Japan Geoscience Union Meeting 2022

Presentation information

[E] Poster

A (Atmospheric and Hydrospheric Sciences ) » A-CG Complex & General

[A-CG38] Satellite Earth Environment Observation

Tue. May 31, 2022 11:00 AM - 1:00 PM Online Poster Zoom Room (11) (Ch.11)

convener:Riko Oki(Japan Aerospace Exploration Agency), convener:Yoshiaki HONDA(Center for Environmental Remote Sensing, Chiba University), Yukari Takayabu(Atmosphere and Ocean Research Institute, the University of Tokyo), convener:Tsuneo Matsunaga(Center for Global Environmental Research and Satellite Observation Center, National Institute for Environmental Studies), Chairperson:Yoshiaki HONDA(Center for Environmental Remote Sensing, Chiba University), Yukari Takayabu(Atmosphere and Ocean Research Institute, the University of Tokyo), Tsuneo Matsunaga(Center for Global Environmental Research and Satellite Observation Center, National Institute for Environmental Studies)

11:00 AM - 1:00 PM

[ACG38-P06] Characterizing the cloud thermodynamic phase using SWIR and LIDAR measurements

*Takashi M. Nagao1, Kentaroh Suzuki1 (1.Atmosphere and Ocean Research Institute, The University of Tokyo)

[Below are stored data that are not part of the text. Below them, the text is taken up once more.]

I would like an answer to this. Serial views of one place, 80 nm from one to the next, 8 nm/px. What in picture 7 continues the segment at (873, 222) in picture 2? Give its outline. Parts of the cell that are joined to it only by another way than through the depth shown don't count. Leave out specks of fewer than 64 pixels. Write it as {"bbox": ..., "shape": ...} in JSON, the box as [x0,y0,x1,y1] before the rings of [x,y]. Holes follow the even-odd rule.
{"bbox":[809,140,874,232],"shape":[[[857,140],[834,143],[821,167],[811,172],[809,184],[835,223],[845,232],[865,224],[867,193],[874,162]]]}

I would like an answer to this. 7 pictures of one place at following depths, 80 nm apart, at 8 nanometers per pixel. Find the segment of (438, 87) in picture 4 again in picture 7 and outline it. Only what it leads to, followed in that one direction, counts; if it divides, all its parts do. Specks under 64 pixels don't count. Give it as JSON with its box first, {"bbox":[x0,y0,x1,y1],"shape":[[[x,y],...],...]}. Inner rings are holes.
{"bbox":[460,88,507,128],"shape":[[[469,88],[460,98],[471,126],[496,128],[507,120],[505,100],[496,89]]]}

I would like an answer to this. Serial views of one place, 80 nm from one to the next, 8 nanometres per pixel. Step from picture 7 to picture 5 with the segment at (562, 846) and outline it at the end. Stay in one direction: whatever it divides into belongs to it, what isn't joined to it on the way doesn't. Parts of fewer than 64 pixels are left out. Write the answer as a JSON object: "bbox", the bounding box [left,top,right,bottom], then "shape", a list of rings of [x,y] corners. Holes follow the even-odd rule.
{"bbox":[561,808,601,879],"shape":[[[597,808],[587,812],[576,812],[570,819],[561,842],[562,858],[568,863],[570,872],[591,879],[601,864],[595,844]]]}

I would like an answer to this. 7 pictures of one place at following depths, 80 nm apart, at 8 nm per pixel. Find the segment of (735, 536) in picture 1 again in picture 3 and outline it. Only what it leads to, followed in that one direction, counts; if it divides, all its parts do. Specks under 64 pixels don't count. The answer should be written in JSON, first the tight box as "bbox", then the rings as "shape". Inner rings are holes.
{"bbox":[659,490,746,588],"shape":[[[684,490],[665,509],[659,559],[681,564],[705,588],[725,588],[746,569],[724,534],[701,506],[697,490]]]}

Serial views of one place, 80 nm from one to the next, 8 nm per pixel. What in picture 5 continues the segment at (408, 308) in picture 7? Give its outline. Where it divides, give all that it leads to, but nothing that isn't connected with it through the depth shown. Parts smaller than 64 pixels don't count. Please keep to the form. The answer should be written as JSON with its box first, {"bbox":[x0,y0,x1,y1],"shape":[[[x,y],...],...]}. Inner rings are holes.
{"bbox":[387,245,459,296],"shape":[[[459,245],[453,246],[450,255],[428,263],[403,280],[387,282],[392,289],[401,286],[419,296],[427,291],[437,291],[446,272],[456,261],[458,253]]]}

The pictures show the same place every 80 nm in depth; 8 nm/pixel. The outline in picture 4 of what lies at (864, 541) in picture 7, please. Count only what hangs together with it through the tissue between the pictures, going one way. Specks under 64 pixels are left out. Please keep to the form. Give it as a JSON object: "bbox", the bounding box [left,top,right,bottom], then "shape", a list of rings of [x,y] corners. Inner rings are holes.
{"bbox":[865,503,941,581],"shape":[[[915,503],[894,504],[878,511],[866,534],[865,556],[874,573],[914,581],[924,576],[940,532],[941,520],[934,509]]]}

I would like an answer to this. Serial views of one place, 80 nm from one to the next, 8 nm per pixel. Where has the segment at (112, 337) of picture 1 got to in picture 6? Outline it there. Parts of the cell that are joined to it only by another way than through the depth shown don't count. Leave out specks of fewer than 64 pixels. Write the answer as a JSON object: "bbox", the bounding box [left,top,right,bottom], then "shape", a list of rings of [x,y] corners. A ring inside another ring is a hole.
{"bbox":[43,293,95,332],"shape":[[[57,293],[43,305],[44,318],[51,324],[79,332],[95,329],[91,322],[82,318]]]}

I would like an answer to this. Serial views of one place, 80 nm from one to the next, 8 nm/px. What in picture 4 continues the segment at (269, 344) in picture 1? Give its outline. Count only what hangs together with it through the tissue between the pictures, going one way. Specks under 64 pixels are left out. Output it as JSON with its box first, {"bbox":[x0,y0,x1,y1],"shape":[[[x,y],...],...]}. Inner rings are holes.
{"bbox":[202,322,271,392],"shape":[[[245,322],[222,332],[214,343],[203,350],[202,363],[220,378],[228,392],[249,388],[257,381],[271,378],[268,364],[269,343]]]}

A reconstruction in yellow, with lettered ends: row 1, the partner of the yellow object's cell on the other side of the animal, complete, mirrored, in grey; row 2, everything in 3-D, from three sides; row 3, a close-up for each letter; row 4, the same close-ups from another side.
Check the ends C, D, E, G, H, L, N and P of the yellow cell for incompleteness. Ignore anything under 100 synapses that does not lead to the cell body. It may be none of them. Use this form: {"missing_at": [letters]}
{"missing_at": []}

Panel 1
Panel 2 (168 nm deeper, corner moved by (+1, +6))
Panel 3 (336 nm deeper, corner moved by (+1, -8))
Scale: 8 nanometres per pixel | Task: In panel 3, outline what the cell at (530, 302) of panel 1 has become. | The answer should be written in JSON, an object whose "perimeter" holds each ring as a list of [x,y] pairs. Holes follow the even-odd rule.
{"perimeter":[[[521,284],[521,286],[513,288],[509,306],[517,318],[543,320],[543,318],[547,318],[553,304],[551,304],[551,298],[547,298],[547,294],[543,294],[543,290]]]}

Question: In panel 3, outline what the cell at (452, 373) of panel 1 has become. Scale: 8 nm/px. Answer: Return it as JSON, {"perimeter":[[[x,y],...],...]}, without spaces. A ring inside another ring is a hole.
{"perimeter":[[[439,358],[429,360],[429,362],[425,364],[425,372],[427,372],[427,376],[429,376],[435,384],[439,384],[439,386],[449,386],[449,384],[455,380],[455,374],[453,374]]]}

The cloud thermodynamic phase (whether a cloud is composed of liquid water droplets ice crystals, or a mixture of them) is a fundamental cloud property that characterizes the radiative effect of clouds. Furthermore, representations of cloud phase in global climate models are a source of uncertainty in model estimates of the climate sensitivity. Global information on cloud phase from satellite observations therefore provides a critical observational constraint on climate prediction by global models.
Cloud phase information estimated from the CALIPSO lidar (CALIOP) measurements in a temperature-independent manner has often been used to evaluate the cloud phase representation in the models. However, the CALIOP-derived cloud phase information is limited to a relatively shallow depth from the cloud top, and therefore can only be used to evaluate a limited aspect of the cloud phase representations in the models. In contrast, cloud phase information derived from the shortwave-infrared (SWIR) channels of passive sensors such as Aqua/MODIS and GCOM-C/SGLI, is a viable option for exploring cloud phase at optical depths deeper than CALIOP. Therefore, combining the two pieces of cloud phase information from CALIOP and SWIR is expected to characterize vertical inhomogeneity of cloud thermodynamic phase, which cannot be obtained by using each of the two sensors separately.
In this study, we employed two cloud phase products as obtained from collocated observations by CALIPSO/CALIOP and Aqua/MODIS, part of the A-Train satellite constellation. For the former, the CALIOP cloud particle type product distributed by the JAXA A-Train Product Monitor was used. For the latter, we used a new cloud phase product derived by applying a cloud phase retrieval algorithm developed by our recent studies to MODIS SWIR measurements provided in the MODIS-AUX product distributed by the CloudSat Data Processing Center.
First, we compared temperature dependences of ice-phase fractions obtained by analyzing the two cloud phase products to find a significant difference, which appears to be large enough to affect model evaluations of cloud phase representations. Next, we combined the cloud phases binarized into liquid (LIQ) or ice (ICE) obtained from the two sensors to classify the vertical heterogeneity of the cloud phases into four categories: LIQ/LIQ, LIQ/ICE, ICE/LIQ, and ICE/ICE, denoted in the form of CALIOP/MODIS. Furthermore, we interpreted the cloud phase vertical heterogeneity characterized by CALIOP and SWIR through comparisons with MODIS thermal infrared (TIR) measurements and CloudSat/CPR radar profiles to validate the four classifications and to investigate how different combinations of the cloud phases correspond to different cloud vertical structures. The results suggest that a combined use of the complementary information from the four sensors (lidar, SWIR, TIR, and radar) can better characterize the vertical structure of the cloud phase, which could then provide more detailed observational constraints on model representations of cloud phase.